On Behalf of | Feb 8, 2017 | Marijuana Offenses |

Although marijuana is more common in the United States, and many laws are looser than in the past, each state is different. In New Jersey, getting caught with marijuana puts you in a difficult position. If you’re caught with papers to roll a joint, you could face distribution charges. If you police find you with a plant, they may charge you with wanting to sell or manufacture marijuana.

As a teen just starting college, they will try you as an adult for these drug charges. The severity of penalties may vary significantly, and a strong defense can help you make sure you’re not affected in the long term because of this single mistake.

You can go to prison for possession alone

New Jersey is hard on drug users, and if you are in possession of 50g or less of marijuana, you can still face up to six months in jail with a $1,000 fine. The fine will be more due to being within 1,000 feet of a school if you use marijuana on campus. If you have over 50g of marijuana, you will be fighting against a felony charge. This charge could land you in jail for up to 18 months and cost you up to $25,000 in fines.

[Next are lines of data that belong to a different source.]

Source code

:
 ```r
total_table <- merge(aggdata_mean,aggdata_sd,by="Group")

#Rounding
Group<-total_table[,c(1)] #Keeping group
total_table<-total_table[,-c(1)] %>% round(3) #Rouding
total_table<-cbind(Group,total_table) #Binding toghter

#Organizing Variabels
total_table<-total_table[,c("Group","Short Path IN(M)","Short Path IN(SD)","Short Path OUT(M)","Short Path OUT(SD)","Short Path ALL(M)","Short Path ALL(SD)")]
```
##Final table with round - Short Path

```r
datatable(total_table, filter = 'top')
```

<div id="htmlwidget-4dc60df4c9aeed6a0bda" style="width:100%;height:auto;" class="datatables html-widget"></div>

Selling marijuana is still illegal in New Jersey

Even though some states, like Washington or Colorado, allow the sale of marijuana, this doesn’t apply in New Jersey. If you sell less than an ounce, you can go to jail for up to 18 months and face a $25,000 fine. If you think that’s severe, the penalty for having over an ounce but less than five pounds of marijuana may surprise you. It can result in a prison sentence of up to five years and the same fine as above.

Medical marijuana is legal for some people

In the case that you use marijuana for medical purposes, you can defend your use of the drug. Assembly Bill number 457 has expanded the number of conditions that qualify a person for medical marijuana. Those with post-traumatic stress disorder and other debilitating medical conditions now qualify for medical marijuana prescriptions and a medical marijuana card. An arrest with a prescription is typically incorrect, so you can fight the claim against you.

Marijuana laws are changing, and it’s important to stay up-to-date on the legalization of the drug. With the right help now, you can fight charges that could impact you in the future.